My judgement of Taylor’s judgements may have settled into the background if it weren’t for the odd final chapter. While his conception of “visceral insulation”—his greatest condemnation of modern life, in its distance from the body and death—is adroit, his use of the denial of “Satanic Ritual Abuse” as its most notable manifestation is bizarre. I confess to a few naiveties on my own part in the past, taking the obvious evidence of the SRA phenomena being largely created by fundamentalist Christians a little too far. These days, I feel that defending the occult and pagan community by claiming “true” Satanists would never do such things is the wrong tack. Taylor rightly ridicules people trying to point out that convicted ritual abusers spelled the names of spirits wrong (so of course they’re not “proper” pagans!). But he also dismisses as an “apologist” the occult historian who wrote of a convicted paedophile, “there was no lineage of Satanism, no connection with any other Satanic group or Satanist”, and that the guy’s motive was “perversion which would have occurred whether or not there had been any occult connection.” When he goes on to draw parallels between people trying to separate instances of ritual abuse from genuine practice of occultism and people who deny the Holocaust, we lose sight of the care and intelligence in much of this book’s righteousness.
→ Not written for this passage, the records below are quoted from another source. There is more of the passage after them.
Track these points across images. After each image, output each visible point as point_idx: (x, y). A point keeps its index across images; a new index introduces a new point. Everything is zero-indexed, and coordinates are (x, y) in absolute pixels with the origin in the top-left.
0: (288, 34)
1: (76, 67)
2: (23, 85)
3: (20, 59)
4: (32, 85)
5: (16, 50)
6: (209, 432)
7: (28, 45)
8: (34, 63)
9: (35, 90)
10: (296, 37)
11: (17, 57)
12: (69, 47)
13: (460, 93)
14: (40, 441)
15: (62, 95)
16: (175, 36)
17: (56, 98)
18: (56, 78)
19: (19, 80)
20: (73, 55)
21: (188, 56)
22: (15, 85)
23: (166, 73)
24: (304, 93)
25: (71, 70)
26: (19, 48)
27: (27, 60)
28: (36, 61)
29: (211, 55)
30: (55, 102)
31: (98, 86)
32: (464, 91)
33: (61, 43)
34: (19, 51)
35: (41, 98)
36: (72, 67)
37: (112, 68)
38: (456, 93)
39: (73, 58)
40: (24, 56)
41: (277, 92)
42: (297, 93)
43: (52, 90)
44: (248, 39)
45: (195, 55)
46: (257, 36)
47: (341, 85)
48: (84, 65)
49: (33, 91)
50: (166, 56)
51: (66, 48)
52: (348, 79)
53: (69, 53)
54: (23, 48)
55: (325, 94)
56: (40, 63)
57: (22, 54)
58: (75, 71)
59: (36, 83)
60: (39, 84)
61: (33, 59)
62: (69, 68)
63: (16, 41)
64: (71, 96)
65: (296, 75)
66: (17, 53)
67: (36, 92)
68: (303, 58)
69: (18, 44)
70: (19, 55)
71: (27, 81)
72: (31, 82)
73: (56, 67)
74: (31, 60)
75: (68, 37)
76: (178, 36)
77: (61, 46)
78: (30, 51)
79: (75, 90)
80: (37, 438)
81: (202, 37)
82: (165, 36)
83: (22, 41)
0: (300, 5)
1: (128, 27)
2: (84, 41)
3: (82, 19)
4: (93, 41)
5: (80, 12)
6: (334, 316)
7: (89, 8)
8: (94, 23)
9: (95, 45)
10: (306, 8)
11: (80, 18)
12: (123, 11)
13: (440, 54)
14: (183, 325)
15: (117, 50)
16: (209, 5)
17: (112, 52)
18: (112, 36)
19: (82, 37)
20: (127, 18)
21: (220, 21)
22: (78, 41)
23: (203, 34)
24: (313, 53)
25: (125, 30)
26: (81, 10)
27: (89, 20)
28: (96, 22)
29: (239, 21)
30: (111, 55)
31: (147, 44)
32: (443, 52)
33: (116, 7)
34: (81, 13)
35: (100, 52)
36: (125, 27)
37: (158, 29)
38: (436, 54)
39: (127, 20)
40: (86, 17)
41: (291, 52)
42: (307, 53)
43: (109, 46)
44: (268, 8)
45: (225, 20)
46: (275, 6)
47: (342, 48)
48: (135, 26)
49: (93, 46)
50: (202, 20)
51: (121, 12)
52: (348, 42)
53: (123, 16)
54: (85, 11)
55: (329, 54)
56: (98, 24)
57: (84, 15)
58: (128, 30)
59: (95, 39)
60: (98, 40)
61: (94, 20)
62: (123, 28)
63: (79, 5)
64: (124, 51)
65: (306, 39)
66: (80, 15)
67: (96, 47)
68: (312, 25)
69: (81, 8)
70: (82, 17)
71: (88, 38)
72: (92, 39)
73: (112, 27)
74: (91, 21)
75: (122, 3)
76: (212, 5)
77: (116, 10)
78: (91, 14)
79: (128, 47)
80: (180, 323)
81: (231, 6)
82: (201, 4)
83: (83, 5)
It seems clear to me that the latter statement of the “apologist” is true. Is Taylor really laying the blame on the door of occultism? It’s easy as a pagan to condemn the Church when we find child abuse on a massive scale going on there, persistently covered up; especially when they themselves are banging on about the relatively small number of cases found among those who call themselves pagan. It’s easier for non-pagans (whether Christian or humanist) to react with horror to the lurid trappings of Satanism than the blandly familiar ambience of the Church. It’s hard to step back and see that it’s complex, and that people with all kinds of beliefs violate other humans. But as Taylor himself warns in the final pages, we are “still capable of scapegoating”. The way in which he pulls Satanic Ritual Abuse out of the hands of the whitewashers leaves him in persistent danger of fuelling the scapegoating impulse that made the issue such a disproportionate media frenzy. Yes, scapegoating is alive and well.

Modern rational democracies have a habit of exporting their violence, or spreading it thinner, and for this very reason—along with our post-Christian unease with intense physicality—find it easier to morally judge other societies where aggression and perversion are vented directly, in the flesh. But it’s impossible (and quite boring) to leave opinion dangling in some limbo of objectivity, making no judgements. Taylor’s polemic is probably necessary, finely crafted, a buzz to read, but marred by occasional wrong-headedness and a distasteful background antipathy to paganism.

One of his recurring tools for analysis is to see how the treatment of the dead is structured to reinforce and protect the status quo of the living. Similarly, this is how I see much judgement of the long-dead functioning. We cannot naively claim that it’s just good moral opinion to condemn the brutalities of the past (even though such condemnation is often necessary). Such opinion is always feeding into wider cultural debates that are largely to do with supporting or attacking the contemporary status quo.

Taylor’s occasional swipes at the modern world leave him perhaps a little more towards John Gray’s mordant realism than the insidious rationalist pro-modernism of people like Richard Dawkins and Stephen Pinker. But, poised on the brink of ecological disaster, now is not the time for justifying our current way of life on the basis that we’re not as immediately brutal as some who came before us.